Как я уже отмечала выше, концепция перформативности Батлер также лежит в основе ее теории агентности: она утверждает, что повторяющийся рутинный характер перформативов делает структуру норм нестабильной и уязвимой, поскольку это повторение может не удаться, оказаться переозначенным или перенаправленым на цели, отличные от консолидации норм. Это приводит Батлер к выводу: «Не существует социальной формации, которая могла бы сохраниться без восстановления, и то, что всякое подобное восстановление является риском для обсуждаемой структуры, предполагает возможность ее уничтожения как условие возможности самой этой структуры»[442]. Другими словами, то, что делает нормативную структуру стабильной, — повторяющийся характер телесных и речевых перформативов — также делает ее чувствительной к изменению и переозначению[443].
Понятие перформативности и труда, который запускает нормативная структура в построении субъекта, на первый взгляд может показаться удобным инструментом анализа участников движения при мечетях с их вниманием к воплощенным в теле добродетелям в формировании благочестивого «я». Оба этих взгляда (участников движения и Батлер) предполагают, что именно посредством повторяющегося исполнения добродетельных практик (норм в терминологии Батлер) воля, желание, интеллект и тело субъекта приобретают определенную форму. Понимание добродетелей, распространенное у участников движения, можно описать в терминах Батлер: они рассматривают добродетельные поступки не столько как манифестацию своей воли, а как действия, производящие эту волю с ее спецификой. В этом представлении можно сказать, что добродетельный субъект не предшествует исполнению нормативных добродетелей, но порождается им. Добродетельные действия могут пониматься как перформативы; они создают то, что именуют, — добродетельное «я».

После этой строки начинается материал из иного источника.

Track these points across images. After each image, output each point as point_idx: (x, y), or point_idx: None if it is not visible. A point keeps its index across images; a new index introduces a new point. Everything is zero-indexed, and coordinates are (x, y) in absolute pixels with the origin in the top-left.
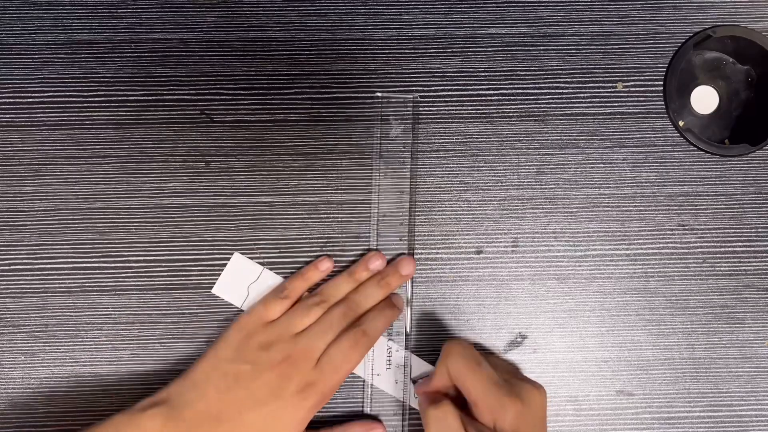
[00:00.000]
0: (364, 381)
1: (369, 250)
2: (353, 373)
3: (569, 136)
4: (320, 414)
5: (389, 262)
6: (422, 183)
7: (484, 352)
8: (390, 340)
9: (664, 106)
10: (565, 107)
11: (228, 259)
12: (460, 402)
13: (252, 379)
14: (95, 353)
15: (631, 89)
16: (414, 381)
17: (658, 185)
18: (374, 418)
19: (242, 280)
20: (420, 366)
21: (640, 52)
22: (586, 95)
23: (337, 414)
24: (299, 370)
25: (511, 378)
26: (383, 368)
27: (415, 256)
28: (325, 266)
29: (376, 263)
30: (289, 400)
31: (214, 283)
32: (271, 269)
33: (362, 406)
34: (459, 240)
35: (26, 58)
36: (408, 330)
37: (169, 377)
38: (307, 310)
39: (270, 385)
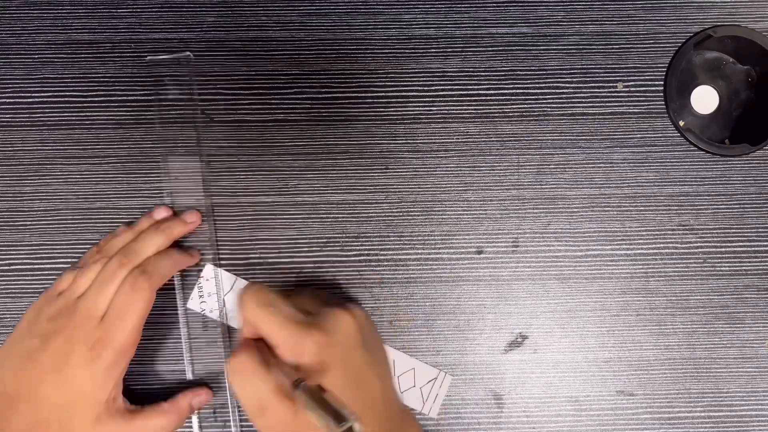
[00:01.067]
0: (182, 348)
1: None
2: (170, 346)
3: (569, 136)
4: (147, 390)
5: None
6: (422, 183)
7: (295, 288)
8: (203, 302)
9: (664, 106)
10: (565, 107)
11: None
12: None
13: (41, 351)
14: None
15: (632, 89)
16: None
17: (659, 185)
18: (200, 384)
19: (217, 292)
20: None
21: (641, 52)
22: (586, 95)
23: (162, 387)
24: (84, 330)
25: (317, 309)
26: (199, 332)
27: (415, 256)
28: (119, 232)
29: (162, 214)
30: (80, 363)
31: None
32: (270, 269)
33: (185, 374)
34: (459, 240)
35: (26, 58)
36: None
37: (169, 375)
38: (86, 270)
39: (58, 353)
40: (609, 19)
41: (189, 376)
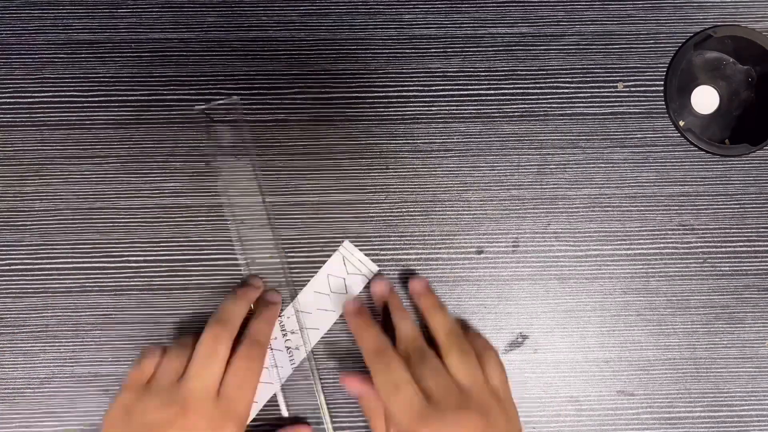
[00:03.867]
0: (275, 386)
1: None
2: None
3: (570, 136)
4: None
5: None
6: (422, 183)
7: (429, 357)
8: (288, 340)
9: (664, 106)
10: (565, 107)
11: (224, 258)
12: (386, 321)
13: None
14: (95, 353)
15: (632, 89)
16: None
17: (659, 185)
18: (298, 421)
19: (299, 328)
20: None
21: (641, 52)
22: (586, 95)
23: (258, 424)
24: (202, 412)
25: (444, 399)
26: (289, 370)
27: (415, 256)
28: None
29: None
30: None
31: (214, 282)
32: (270, 269)
33: (279, 412)
34: (459, 240)
35: (26, 58)
36: (300, 326)
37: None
38: (178, 350)
39: None
40: (609, 19)
41: (284, 413)
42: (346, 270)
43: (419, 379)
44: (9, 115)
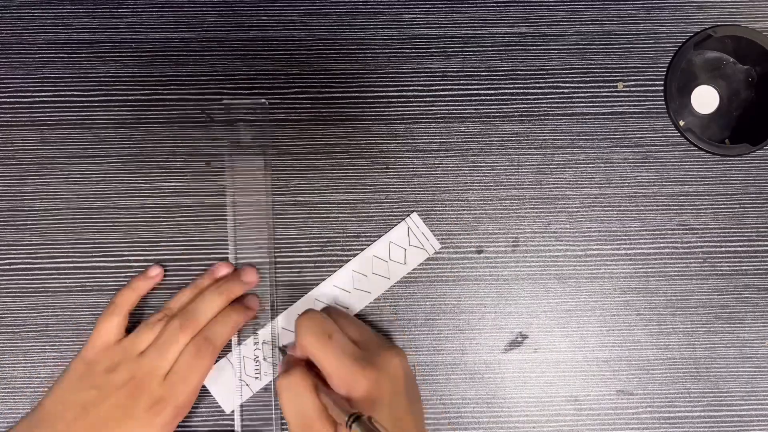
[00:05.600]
0: (234, 401)
1: (226, 260)
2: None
3: (569, 135)
4: None
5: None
6: (422, 183)
7: (342, 314)
8: (257, 349)
9: (664, 106)
10: (565, 107)
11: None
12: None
13: (100, 404)
14: None
15: (632, 89)
16: (283, 348)
17: (659, 185)
18: None
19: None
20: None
21: (641, 52)
22: (586, 95)
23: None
24: (147, 388)
25: (369, 344)
26: (251, 379)
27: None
28: (154, 273)
29: (222, 272)
30: (141, 419)
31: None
32: (271, 269)
33: (233, 428)
34: (459, 240)
35: (26, 57)
36: (275, 339)
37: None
38: (149, 327)
39: (118, 406)
40: (609, 18)
41: (238, 429)
42: (409, 241)
43: (343, 330)
44: (9, 115)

Несмотря на созвучие идеи перформативности Батлер и понимания добродетельного поступка участниками движения, было бы ошибкой предположить, что логика практик благочестия может так легко поместиться в теоретический дискурс Батлер. Сама она предостерегает от такого «технологического подхода» к теории, при котором она «обозначается как самодостаточная, и затем регистр сменяется только для педагогической задачи — иллюстрации уже полученной истины»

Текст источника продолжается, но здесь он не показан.